*Exercise objective*
The material below contains a line with "[674,137,694,153] ☐ -> [74,352,92,366] ☑" and a line with "(241, 84) none -> [111,157,261,182] // 加入首页列表". Copy exactly those two lines and all lines between them.

*Raw data*
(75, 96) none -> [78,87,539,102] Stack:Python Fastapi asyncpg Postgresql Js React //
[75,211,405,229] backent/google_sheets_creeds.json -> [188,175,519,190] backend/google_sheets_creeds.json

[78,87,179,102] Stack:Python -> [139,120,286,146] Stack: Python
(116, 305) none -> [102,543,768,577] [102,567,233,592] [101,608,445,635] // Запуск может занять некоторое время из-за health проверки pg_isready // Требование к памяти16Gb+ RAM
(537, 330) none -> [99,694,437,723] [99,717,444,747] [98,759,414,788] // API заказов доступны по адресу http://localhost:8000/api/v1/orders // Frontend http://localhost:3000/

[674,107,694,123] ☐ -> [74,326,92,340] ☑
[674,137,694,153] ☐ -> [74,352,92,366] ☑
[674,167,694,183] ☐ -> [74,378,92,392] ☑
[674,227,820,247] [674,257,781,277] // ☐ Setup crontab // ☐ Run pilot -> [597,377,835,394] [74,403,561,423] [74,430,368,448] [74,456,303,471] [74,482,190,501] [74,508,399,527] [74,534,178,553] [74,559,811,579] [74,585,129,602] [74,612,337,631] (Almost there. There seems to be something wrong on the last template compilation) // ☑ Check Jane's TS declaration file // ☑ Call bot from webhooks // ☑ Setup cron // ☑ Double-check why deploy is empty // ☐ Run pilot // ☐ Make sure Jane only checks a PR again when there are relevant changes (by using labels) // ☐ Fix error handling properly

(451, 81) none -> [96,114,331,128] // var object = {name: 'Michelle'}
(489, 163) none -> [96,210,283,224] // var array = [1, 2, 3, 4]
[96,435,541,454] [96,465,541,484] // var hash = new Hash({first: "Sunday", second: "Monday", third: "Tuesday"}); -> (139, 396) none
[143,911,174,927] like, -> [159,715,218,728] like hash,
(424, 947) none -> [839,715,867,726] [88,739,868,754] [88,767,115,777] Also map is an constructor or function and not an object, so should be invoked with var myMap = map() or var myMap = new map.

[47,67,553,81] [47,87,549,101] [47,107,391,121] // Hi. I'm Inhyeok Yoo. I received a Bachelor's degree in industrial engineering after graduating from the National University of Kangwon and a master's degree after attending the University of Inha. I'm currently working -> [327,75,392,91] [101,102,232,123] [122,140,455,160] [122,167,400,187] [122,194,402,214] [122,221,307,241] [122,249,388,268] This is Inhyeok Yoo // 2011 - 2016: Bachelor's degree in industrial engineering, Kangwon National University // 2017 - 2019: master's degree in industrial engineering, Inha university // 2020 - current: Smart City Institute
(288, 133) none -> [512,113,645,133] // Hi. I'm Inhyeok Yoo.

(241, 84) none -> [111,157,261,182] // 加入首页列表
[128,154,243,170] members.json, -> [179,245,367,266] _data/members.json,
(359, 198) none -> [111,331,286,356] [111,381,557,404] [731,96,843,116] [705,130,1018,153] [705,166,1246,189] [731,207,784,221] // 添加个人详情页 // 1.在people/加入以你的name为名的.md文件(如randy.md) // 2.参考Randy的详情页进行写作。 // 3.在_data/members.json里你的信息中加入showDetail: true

*Your response*
[674,137,694,153] ☐ -> [74,352,92,366] ☑
[674,167,694,183] ☐ -> [74,378,92,392] ☑
[674,227,820,247] [674,257,781,277] // ☐ Setup crontab // ☐ Run pilot -> [597,377,835,394] [74,403,561,423] [74,430,368,448] [74,456,303,471] [74,482,190,501] [74,508,399,527] [74,534,178,553] [74,559,811,579] [74,585,129,602] [74,612,337,631] (Almost there. There seems to be something wrong on the last template compilation) // ☑ Check Jane's TS declaration file // ☑ Call bot from webhooks // ☑ Setup cron // ☑ Double-check why deploy is empty // ☐ Run pilot // ☐ Make sure Jane only checks a PR again when there are relevant changes (by using labels) // ☐ Fix error handling properly

(451, 81) none -> [96,114,331,128] // var object = {name: 'Michelle'}
(489, 163) none -> [96,210,283,224] // var array = [1, 2, 3, 4]
[96,435,541,454] [96,465,541,484] // var hash = new Hash({first: "Sunday", second: "Monday", third: "Tuesday"}); -> (139, 396) none
[143,911,174,927] like, -> [159,715,218,728] like hash,
(424, 947) none -> [839,715,867,726] [88,739,868,754] [88,767,115,777] Also map is an constructor or function and not an object, so should be invoked with var myMap = map() or var myMap = new map.

[47,67,553,81] [47,87,549,101] [47,107,391,121] // Hi. I'm Inhyeok Yoo. I received a Bachelor's degree in industrial engineering after graduating from the National University of Kangwon and a master's degree after attending the University of Inha. I'm currently working -> [327,75,392,91] [101,102,232,123] [122,140,455,160] [122,167,400,187] [122,194,402,214] [122,221,307,241] [122,249,388,268] This is Inhyeok Yoo // 2011 - 2016: Bachelor's degree in industrial engineering, Kangwon National University // 2017 - 2019: master's degree in industrial engineering, Inha university // 2020 - current: Smart City Institute
(288, 133) none -> [512,113,645,133] // Hi. I'm Inhyeok Yoo.

(241, 84) none -> [111,157,261,182] // 加入首页列表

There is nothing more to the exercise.